Yani aslında hem sevgi kaynaklı hem de insanı özenli davranmaya iten bir durum var ortada. Bir kutsal kitaba, yaşlı bir insana saygı duyabileceğimiz gibi, insanlığa hizmet etmiş hiç tanımadığımız bir kişiye de saygı duyma gibi insancıl yaklaşım sergileyebiliriz pekâlâ.

Tabi bunu yapabilmek için de egosunu yenmiş olmak, ruhsal gelişim seviyesini belli bir düzeye taşımış olmak lâzım. Zira başkasının başarısına şapka çıkarmak, onun kişiliğine saygıyla yaklaşmak yüksek bir karakter gerektirir.
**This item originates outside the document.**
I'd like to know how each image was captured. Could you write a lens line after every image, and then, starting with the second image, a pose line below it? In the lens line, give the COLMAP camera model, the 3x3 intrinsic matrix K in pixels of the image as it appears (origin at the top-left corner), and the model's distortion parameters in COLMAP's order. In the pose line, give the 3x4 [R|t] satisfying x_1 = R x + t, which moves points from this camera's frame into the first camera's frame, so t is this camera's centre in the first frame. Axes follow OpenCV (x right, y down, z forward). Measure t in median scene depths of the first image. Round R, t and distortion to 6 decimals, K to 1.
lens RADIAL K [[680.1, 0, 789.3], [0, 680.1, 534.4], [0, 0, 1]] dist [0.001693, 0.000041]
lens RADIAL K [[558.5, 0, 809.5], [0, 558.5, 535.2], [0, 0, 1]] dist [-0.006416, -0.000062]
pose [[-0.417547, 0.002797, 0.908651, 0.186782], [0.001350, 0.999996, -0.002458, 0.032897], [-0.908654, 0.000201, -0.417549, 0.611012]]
Trafikte, iş ve okul hayatında, bazen de sosyal yaşamın herhangi bir alanında birbirimize yeterince saygılı olmayı beceremeyişimiz,  empati davranış biçimini hayatımızda yeterince uygulamayışımız, bu davranış biçimini yeterince alışkanlık haline getirmeyişimizden kaynaklanıyor olsa gerek.

Oysa bizim hem inanç değerlerimizde hem kültürel kodlarımızda yaşlıya, çocuğa ve kadına saygı ön plândadır. Kendi yakınlarımız için gösterdiğimiz sevgi kaynaklı saygı elbette gerekli. Ancak hiç tanımadığımız insanlara karşı da saygı göstermeyi becerebilmeliyiz. Üstelik bu saygı gösterisi, bizden üst bir makam sahibine gösterilen ‘mecburi saygı’ tarzı bir davranış olmamalı, tamamen empatiye dayalı bir saygı duyuş biçimi olmalıdır. Belki de tekâmül dediğimiz sosyal gelişmişlik düzeyimiz, ancak bu şekilde ilerleyebilir.
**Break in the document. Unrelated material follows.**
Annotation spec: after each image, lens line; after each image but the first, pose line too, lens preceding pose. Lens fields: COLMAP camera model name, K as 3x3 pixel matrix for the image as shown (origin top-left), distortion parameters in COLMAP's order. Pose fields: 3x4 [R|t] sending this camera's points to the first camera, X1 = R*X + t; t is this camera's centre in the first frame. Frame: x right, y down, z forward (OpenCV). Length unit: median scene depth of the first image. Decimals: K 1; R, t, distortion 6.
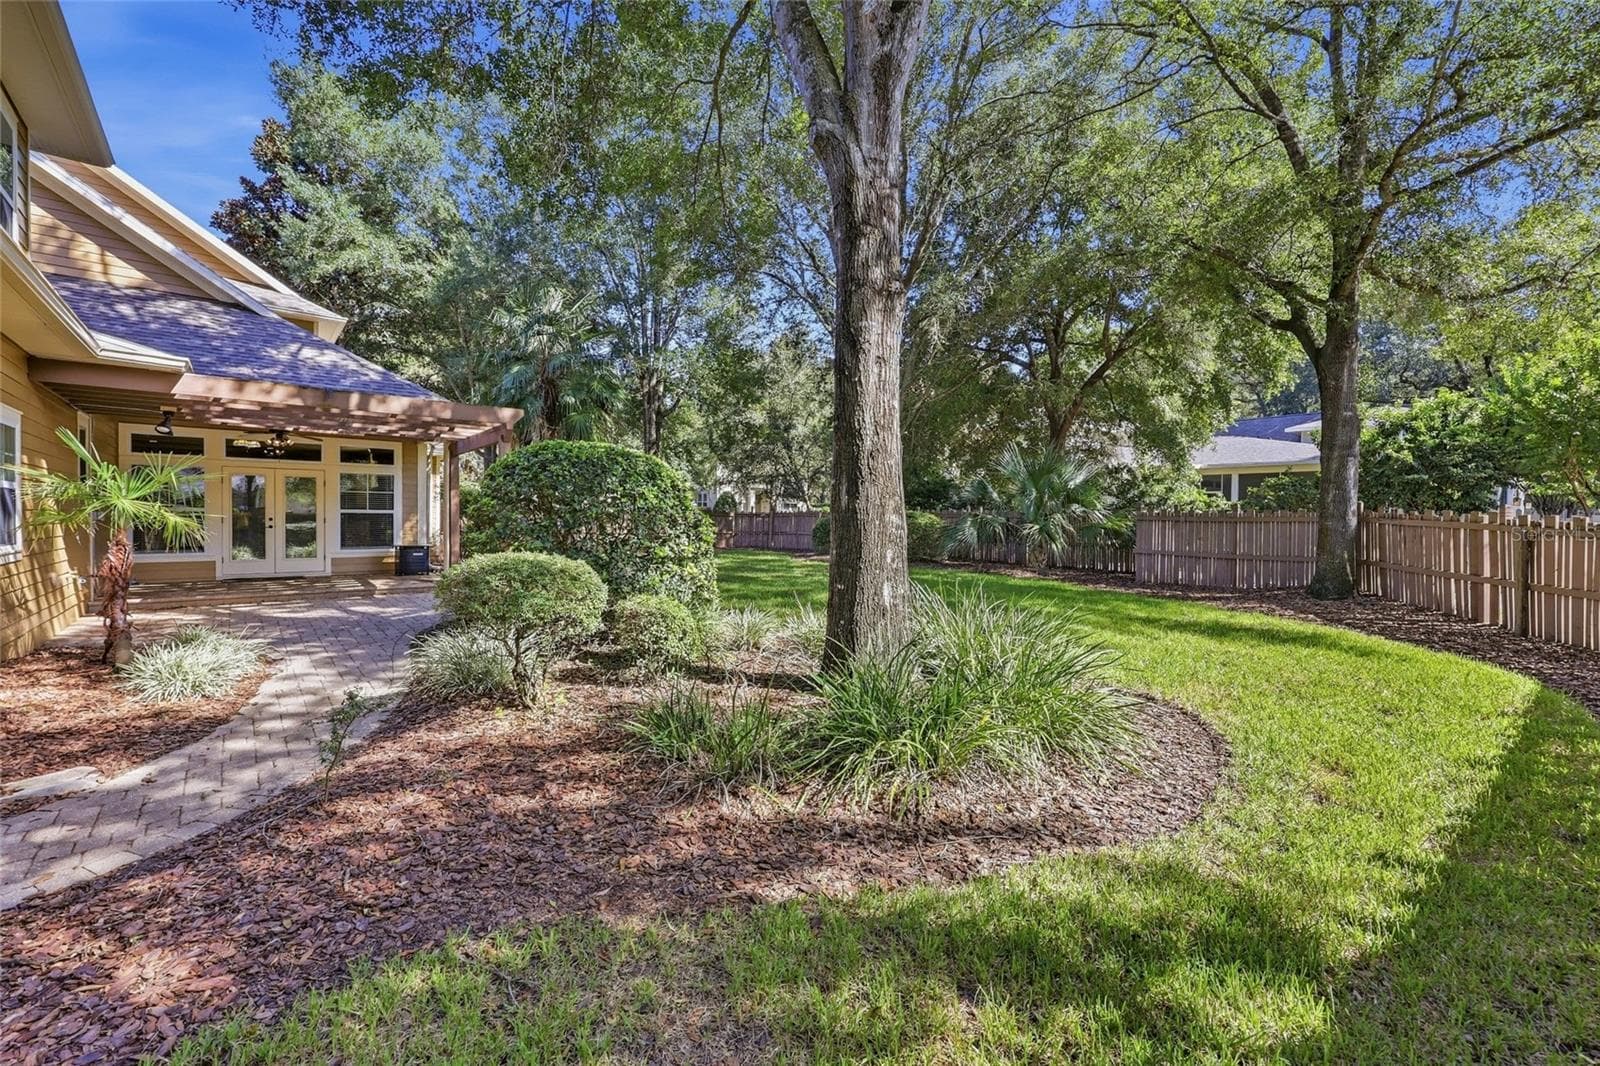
lens RADIAL K [[654.3, 0, 797.6], [0, 654.3, 525.1], [0, 0, 1]] dist [0.003894, -0.000567]
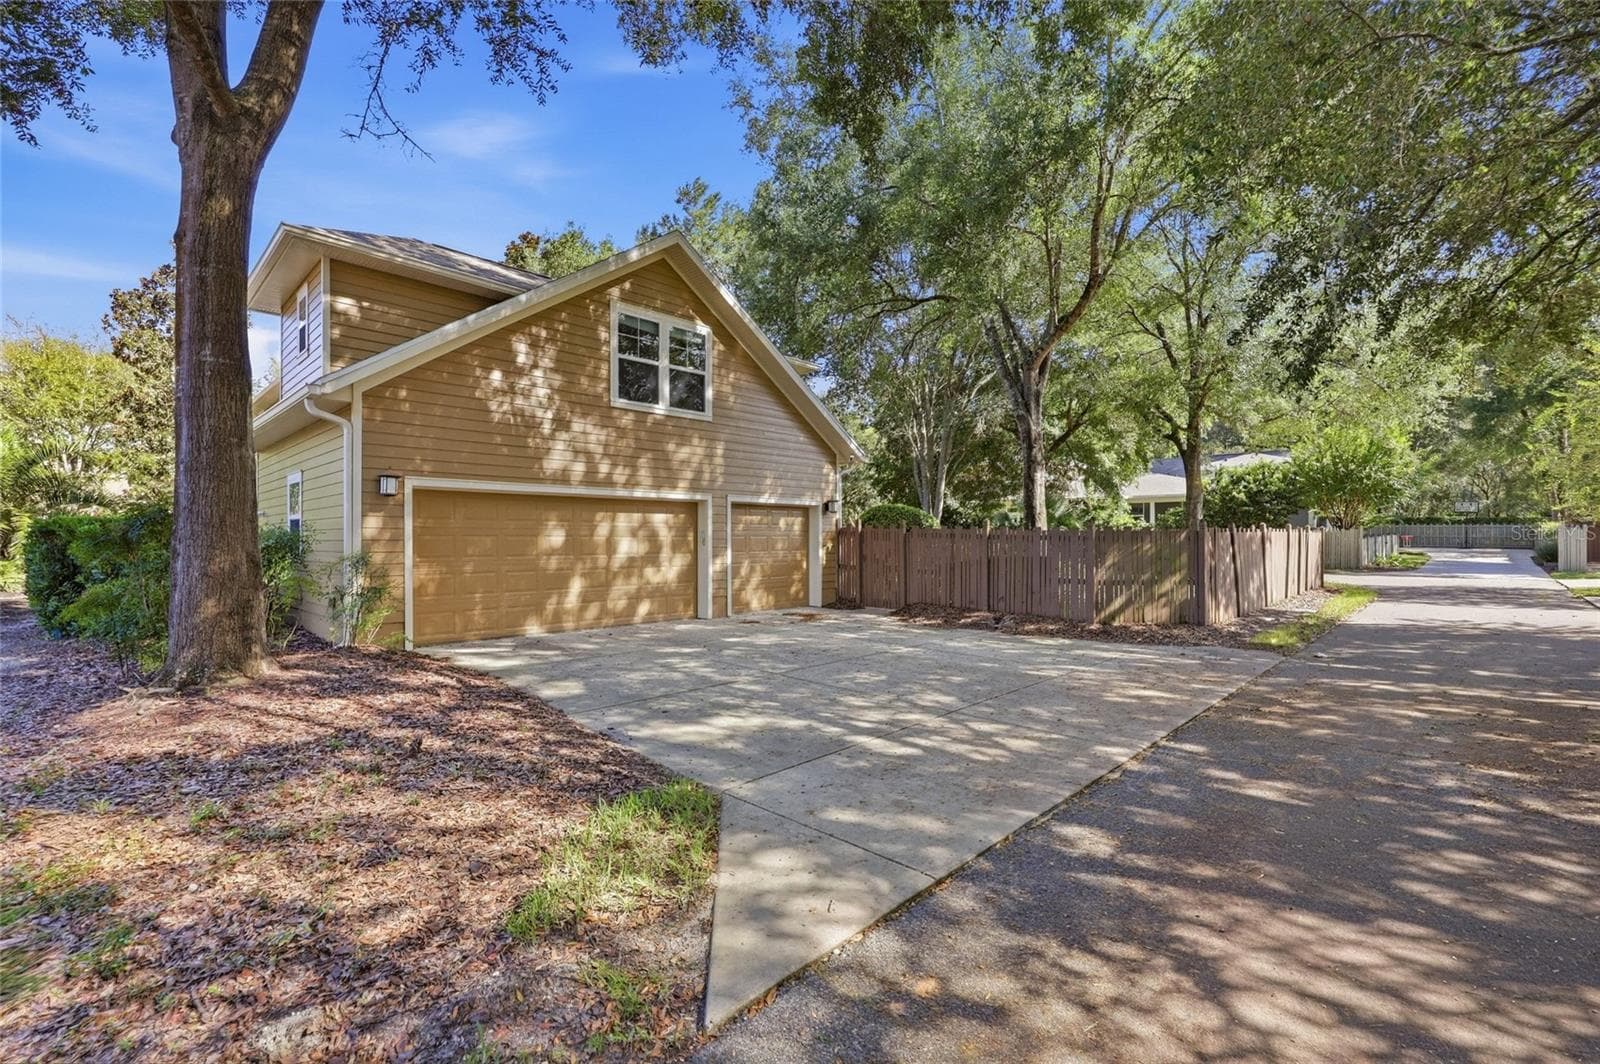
lens RADIAL K [[654.3, 0, 802.5], [0, 654.3, 536.3], [0, 0, 1]] dist [0.003894, -0.000567]
pose [[0.995786, -0.012528, 0.090846, -0.403317], [0.013998, 0.999781, -0.015560, 0.011597], [-0.090631, 0.016766, 0.995743, -0.638853]]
Aşkın ve sevginin de ön koşuludur aslında. Saygı olmadan insan aşka varamaz, sevgiyi sürdüremez. Karşısındakinin değerini bilen ve onu takdir edebilen kişi, sevgiyi de hayata geçirmiş olur.

Bu iki yüce duygu, yani hem sevgi hem de saygı insan hayatına girdiğinde nezaket de beraberinde gelmiş olur. Boşuna şikâyet etmiyoruz toplumda nazik ve kibar insan sayısının çok çok az olduğundan.

Kırkayak hikayesini hatırlayalım.

Kırkayak üzgünmüş, niye bozuluyorsun diye sormuşlar. Yanıt vermiş, dünyada nezaket ve saygı diye bir şey kalmadı, kalabalık yerlerde herkes ayaklarıma basıyor, üzülüyorum.

Yaşadığımız gezegeni daha yaşanabilir kılmak biraz da bizim elimizde, bunun da yolu insanlara karşı saygılı duymaktan ve ölçülü davranmayı bir yaşam tarzı haline getirmekten geçiyor.

Bir sonraki yazımda buluşmak dileğiyle sevgiyle ve huzurla kalın.